Nous nous laissons entraîner par le charme de cette parole éloquente ; mais où trouverait-on des renseignements plus précis sur la vie intime des chrétiens à Rome et dans l'Empire ? Quel homme de bonne foi pourrait contester l'existence du christianisme à l'état de société complète sous les Antonins ? Laissons donc les païens reprocher à la nouvelle religion la qualité infime de ses membres, parce qu'elle appelait tous les hommes à l'égalité devant Dieu, et accueillait les pauvres avec une faveur spéciale ; laissons la fantaisie germanique rêver un temps où l'Eglise n'avait pas conscience d'elle-même, parce que, prétendent-ils, elle ne possédait dans son sein ni les supériorités sociales, ni les lumières de la civilisation, livrée qu'elle était à une ignorance grossière et à l'indécision des doctrines. Les faits les plus positifs révèlent, on l'a vu, une tout autre situation dès le commencement. Pour le deuxième siècle, Tertullien nous renseigne à souhait, et l'on est désormais à même de reconnaître qu'à cette époque la qualité, pas plus que le nombre, ne manquait aux chrétiens. Nous sommes loin d'avoir épuisé les traits que nous fournirait l'incisif écrivain ; mais ce que nous en avons choisi en dit assez sur la liberté et la publicité des relations qu'avaient ensemble à cette époque les deux sociétés.

=-=-=-=-=

_À FAIRE_.
**A)** D'après le passage sur les chrétiens sous les Antonins, quel écrivain renseigne le mieux sur le deuxième siècle ?
**B)** Poursuivez le passage sur les chrétiens sous les Antonins à partir de sa dernière phrase.
Les items qui suivent n'ont aucun rapport avec le passage sur les chrétiens sous les Antonins.

_ENTRÉES AFFICHÉES_.
=-=-=-=-=

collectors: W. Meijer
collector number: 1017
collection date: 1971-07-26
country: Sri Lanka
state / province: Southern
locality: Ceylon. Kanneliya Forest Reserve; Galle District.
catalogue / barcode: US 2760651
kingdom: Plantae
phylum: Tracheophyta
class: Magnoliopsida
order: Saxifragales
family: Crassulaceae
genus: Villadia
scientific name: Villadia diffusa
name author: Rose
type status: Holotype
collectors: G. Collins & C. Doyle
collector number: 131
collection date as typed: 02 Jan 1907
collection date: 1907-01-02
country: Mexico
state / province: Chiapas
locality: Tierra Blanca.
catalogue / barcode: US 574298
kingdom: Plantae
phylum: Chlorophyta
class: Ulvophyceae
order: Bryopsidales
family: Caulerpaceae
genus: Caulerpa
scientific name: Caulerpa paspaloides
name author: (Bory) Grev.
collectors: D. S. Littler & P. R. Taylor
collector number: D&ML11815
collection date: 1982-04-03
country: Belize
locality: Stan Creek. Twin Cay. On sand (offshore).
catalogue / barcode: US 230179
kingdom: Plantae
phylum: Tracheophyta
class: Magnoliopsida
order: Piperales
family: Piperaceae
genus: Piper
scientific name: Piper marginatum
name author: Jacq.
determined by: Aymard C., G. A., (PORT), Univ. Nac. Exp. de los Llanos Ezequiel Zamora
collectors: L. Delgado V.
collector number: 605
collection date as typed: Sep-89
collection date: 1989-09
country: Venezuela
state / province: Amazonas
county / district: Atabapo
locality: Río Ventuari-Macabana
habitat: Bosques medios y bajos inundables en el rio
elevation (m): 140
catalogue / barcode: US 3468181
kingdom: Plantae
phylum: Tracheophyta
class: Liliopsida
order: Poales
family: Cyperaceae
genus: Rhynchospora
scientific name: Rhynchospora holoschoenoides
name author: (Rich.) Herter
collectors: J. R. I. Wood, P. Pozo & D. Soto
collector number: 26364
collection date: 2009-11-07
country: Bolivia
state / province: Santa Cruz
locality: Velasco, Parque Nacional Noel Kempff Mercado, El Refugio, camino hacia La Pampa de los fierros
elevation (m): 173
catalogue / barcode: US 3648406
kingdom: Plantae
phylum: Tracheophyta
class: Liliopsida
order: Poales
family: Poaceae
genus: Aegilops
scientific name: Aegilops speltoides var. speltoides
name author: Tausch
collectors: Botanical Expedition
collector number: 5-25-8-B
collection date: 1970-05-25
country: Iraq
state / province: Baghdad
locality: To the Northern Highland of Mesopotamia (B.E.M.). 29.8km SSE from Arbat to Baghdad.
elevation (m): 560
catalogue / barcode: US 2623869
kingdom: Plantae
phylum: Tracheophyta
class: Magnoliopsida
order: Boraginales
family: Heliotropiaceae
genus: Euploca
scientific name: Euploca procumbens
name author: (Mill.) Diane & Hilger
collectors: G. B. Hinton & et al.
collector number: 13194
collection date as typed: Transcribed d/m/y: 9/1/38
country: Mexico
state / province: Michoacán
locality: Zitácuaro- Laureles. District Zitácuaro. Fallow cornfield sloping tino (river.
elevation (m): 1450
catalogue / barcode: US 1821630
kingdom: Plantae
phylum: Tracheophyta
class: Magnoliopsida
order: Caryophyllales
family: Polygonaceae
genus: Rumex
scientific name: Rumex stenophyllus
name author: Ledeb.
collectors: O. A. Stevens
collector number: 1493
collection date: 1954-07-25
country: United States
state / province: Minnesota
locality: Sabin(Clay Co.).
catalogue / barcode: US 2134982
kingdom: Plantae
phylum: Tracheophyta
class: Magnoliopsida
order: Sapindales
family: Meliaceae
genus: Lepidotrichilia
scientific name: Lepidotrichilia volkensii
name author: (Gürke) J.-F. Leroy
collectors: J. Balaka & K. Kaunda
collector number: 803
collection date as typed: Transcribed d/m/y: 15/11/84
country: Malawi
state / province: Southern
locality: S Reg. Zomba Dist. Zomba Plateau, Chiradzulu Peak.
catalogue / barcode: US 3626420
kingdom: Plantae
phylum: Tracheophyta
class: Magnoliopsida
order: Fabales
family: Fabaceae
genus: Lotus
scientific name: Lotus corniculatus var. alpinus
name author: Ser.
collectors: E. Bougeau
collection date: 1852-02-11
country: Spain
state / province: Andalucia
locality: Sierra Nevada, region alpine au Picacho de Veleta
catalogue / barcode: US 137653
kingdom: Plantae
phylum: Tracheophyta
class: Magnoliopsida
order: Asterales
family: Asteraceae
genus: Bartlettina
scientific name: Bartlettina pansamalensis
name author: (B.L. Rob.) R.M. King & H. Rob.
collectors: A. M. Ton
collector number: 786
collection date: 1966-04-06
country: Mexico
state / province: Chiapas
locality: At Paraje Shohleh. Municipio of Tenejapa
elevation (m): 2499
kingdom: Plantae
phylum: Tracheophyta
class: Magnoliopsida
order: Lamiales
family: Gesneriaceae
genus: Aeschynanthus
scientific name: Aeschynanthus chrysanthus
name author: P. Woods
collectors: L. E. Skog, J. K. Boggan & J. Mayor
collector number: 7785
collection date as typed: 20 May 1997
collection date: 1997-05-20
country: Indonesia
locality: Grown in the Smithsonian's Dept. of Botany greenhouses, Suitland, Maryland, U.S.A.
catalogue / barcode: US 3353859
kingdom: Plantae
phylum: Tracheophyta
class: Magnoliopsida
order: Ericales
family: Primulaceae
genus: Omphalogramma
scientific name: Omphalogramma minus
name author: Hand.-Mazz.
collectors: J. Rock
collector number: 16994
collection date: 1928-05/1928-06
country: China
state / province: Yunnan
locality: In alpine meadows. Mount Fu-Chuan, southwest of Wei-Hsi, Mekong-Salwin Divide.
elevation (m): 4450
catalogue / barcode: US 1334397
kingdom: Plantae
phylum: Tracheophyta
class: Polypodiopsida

=-=-=-=-=

_LES RÉPONSES_.
**A)** Tertullien.

**B)**
 

Remarquons cependant que ces chrétiennes élégantes auxquelles Tertullien rappelle le devoir de la simplicité et de la modestie pouvaient, d'un moment à l'autre, être réclamées pour le martyre. Un édit, moins qu'un édit, une simple dénonciation, les amenait parfois au prétoire. Pas une qui n'eût à compter sur l'heure solennelle où elle devrait honorer son baptême, en livrant son corps aux tortures et sa tête au licteur. Tertullien les laisse en face de cette épreuve qui les attend et sur laquelle elles ont dû compter.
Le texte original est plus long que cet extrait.